In this output, the “call stack” shows the calls the program makes (similar to a flamegraph), and the table below has one row per procedure in the program. The profiler gathers a variety of metrics and summarizes them as a single score, which ranks procedure according to how likely they are to be bottlenecks. Of course, there’s much more detail about how this analysis works in our OOPSLA paper.

Case studies and results

We’ve performed seven case studies to demonstrate that symbolic profiling is effective and identifies real bugs. One study was on Neutrons, a tool used to verify the software of a radiotherapy device at the UW Medical Center. Using the symbolic profiler, we identified and repaired a bottleneck, making the verifier 290× faster—it’s now practically instantaneous, improving the development cycle. Another study was on the Cosette tool for verifying SQL queries. A recent change to Cosette introduced non-termination issues in several benchmarks. The symbolic profiler identified the bottleneck and, after a simple three-line repair, problems that did not complete within one hour now finish in seconds. In both cases (and in others), the project maintainers accepted our repairs.

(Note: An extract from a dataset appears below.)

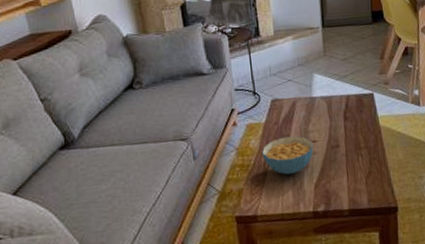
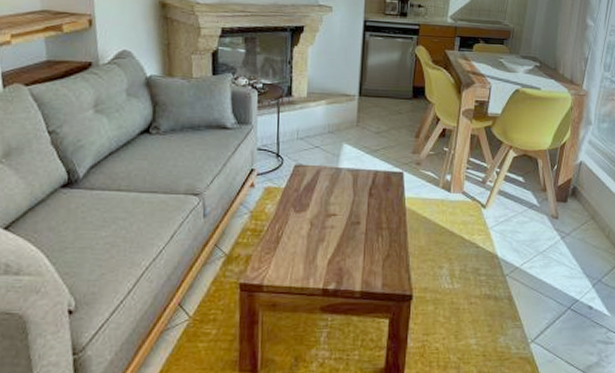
cereal bowl: present [262,135,314,175] -> none [277,206,333,246]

In addition to performing case studies ourselves, we conducted a small user study with Rosette programmers. We gave them previously unseen codebases with (known to us) performance issues, and asked them to find those issues. Though the study was small, we saw that users with access to symbolic profiling were able to identify performance issues that users with only regular profiling tools could not. Even better, our users said that symbolic profiling helped them to understand how symbolic evaluation works, and gave them insight into the structure of the unseen codebases. Since releasing the symbolic profiler as part of Rosette, we’ve had several more stories from users who have resolved real-world performance issues.

Wrapping up

Custom-built verifiers and synthesizers are a promising approach to building correct and reliable software. Specializing these tools to a particular problem domain makes them “closer” to the programmer—they return results that are more understandable and relevant—and has the nice side effect of making them far more scalable. But to make it practical for a programmer to specialize such tools, their behavior needs to be understandable. Symbolic profiling is an effort in that direction, making symbolic evaluation analyzable by programmers for the first time. We found that symbolic profiling helps users understand their automated tools and find performance issues that, when fixed, lead to orders of magnitude-sized speedups.

This program obviously isn’t the most efficient way to do this, nor does it handle the case where there are fewer than k even elements, but it suffices for illustration.